— CONSIGNE DE TRAVAIL 1 —
D'après le texte sur la santé mentale des jeunes, quelle proportion des maladies psychiatriques apparaît avant l'âge de 25 ans ?
— CONSIGNE DE TRAVAIL 2 —
Relevez toutes les personnes nommées dans le texte sur la santé mentale des jeunes.
— CONSIGNE DE TRAVAIL 3 —
Reformulez sous forme de liste le paragraphe du texte sur la santé mentale des jeunes qui commence par « Malgré ces données », en conservant ses faits principaux.

Un rapport remis au ministère de la Santé alerte sur la situation préoccupante de la santé mentale chez les jeunes et recommande la mise en œuvre de dix mesures urgentes pour améliorer leur prise en charge. L’objectif affiché est d’intervenir plus tôt afin d’éviter l’aggravation des troubles psychiques et les ruptures de parcours de soins.
Le document, rédigé notamment par les psychiatres Rachel Bocher et Marie-Odile Krebs avec la contribution d’Angèle Malâtre-Lansac, souligne que les troubles psychiques représentent aujourd’hui la première cause de morbidité et de handicap chez les jeunes âgés de 15 à 25 ans. Les spécialistes rappellent également qu’entre 63 et 75 % des maladies psychiatriques apparaissent avant l’âge de 25 ans.
Malgré ces données, l’accès aux soins reste particulièrement lent en France. Selon le rapport, les délais de prise en charge peuvent atteindre deux à cinq ans pour des troubles psychotiques débutants et jusqu’à dix ans pour certains troubles bipolaires, alors que les experts estiment qu’une intervention devrait idéalement intervenir dans les trois mois suivant les premiers signes.
Les auteurs dénoncent un système de soins jugé fragmenté et difficile à comprendre pour les familles. Les dispositifs existants souffrent notamment d’importantes disparités territoriales et d’un manque de coordination entre les services de pédopsychiatrie et de psychiatrie pour adultes.

(Données d'analyse de mise en page)
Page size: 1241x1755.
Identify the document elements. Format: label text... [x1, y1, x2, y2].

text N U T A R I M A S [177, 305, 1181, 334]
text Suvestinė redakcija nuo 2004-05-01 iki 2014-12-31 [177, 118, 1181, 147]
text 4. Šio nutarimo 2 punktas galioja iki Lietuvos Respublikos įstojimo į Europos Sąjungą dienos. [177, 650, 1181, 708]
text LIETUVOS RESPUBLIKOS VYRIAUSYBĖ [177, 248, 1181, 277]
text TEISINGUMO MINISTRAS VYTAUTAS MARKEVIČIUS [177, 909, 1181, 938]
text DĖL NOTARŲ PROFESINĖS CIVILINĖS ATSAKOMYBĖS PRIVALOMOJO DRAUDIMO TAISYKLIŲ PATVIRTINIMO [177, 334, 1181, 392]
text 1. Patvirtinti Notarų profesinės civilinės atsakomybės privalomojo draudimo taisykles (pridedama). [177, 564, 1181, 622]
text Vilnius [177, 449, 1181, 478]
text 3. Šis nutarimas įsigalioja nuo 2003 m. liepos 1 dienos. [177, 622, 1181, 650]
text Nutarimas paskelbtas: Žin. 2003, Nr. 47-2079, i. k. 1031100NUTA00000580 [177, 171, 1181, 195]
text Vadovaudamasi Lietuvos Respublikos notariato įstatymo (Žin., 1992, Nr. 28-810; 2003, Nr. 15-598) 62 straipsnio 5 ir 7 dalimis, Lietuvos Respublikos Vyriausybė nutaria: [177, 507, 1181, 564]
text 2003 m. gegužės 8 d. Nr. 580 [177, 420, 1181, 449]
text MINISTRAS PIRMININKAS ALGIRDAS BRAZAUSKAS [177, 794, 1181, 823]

— VOTRE SOLUTION 1 —
Entre 63 et 75 %.

— VOTRE SOLUTION 2 —
- Rachel Bocher
- Marie-Odile Krebs
- Angèle Malâtre-Lansac

— VOTRE SOLUTION 3 —
- L'accès aux soins reste particulièrement lent en France.
- Pour des troubles psychotiques débutants, les délais de prise en charge peuvent atteindre deux à cinq ans.
- Pour certains troubles bipolaires, ils peuvent aller jusqu'à dix ans.
- Selon les experts, l'intervention devrait idéalement avoir lieu dans les trois mois suivant les premiers signes.